I've spent the last five days in beautiful Croatia - most of the time in its capital Zagreb. The local conference DORS/CLUC has been around for a couple of years, and in fact I've been at a previous incarnation three years ago.

It's a nice, small but great event. And in fact, for the invited speakers as myself it feels more like an all-inclusive holiday than a conference. The organizers went out of their way to make us feel at home, including a trip to the waterfalls of Plitvice national park (photos will be available shortly at my public photo album.

It was also great to spend some time with Alan Cox again, who to my surprise was also attending the event with two lectures. Hope his luggage didn't get lost again on his way home...

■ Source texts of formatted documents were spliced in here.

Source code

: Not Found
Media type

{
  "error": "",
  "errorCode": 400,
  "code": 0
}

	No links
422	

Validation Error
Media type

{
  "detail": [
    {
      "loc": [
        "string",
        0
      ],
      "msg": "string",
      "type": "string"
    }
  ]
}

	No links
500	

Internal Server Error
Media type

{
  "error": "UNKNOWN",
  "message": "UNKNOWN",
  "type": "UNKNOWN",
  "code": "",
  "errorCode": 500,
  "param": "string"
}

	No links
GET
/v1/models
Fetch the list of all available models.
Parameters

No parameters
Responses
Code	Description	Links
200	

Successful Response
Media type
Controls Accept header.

Harald Welte: Further studying of Abis protocols, moving towards implementation

2008-04-12T02:00:00+00:00

The first quarter of 2008 is already gone, and I still haven't found all the time that I wanted to find to play with my BS11 base station[s].

However, I've spent quite a bit of time over the last couple of days further studying the GSM/3GPP 08.5x documents, as well as a thorough read through the mISDN source code.

GSM/3GPP 08.5x describe the layer1, 2 and 3 protocols of the Abis link between BSC (Base Station Controller) and BTS (Base Transceiver Station) in a GSM network. It's modelled on top of a E1 link in PCM30C configuration, i.e. TS0 is for CRC4 and synchronization, TS16 is used for the layer2+layer3 protocols, whereas the other time slots are used for transfer of the actual voice call data.

After looking at the various different driver options on Linux, I have determined that mISDN is the most promising and flexible architecture available. mISDN also has a layer0 + layer1 driver for the NT mode of the HFC-E1 card that I'm using. mISDN is great in a way that every layer is strictly separated from the other layer, and that at any layer parts of the stack can be implemented in userspace using library API.

Thus, I've started to write some mISDNuser based code to attach to the kernel-side hardware and lower-layer drivers. I'm not yet sure if the Q.921 (ISDN Layer2, also called LAPD) of the mISDN kernel side can be reused for Abis or not. The differences between standard Q.921 used on European ISDN and the Abis Layer2 are fairly small, so I hope to get it working with the existing LAPD code.

Unfortunately, I have paid work to take care of, so I will once again be distracted from this most interesting of my toy projects.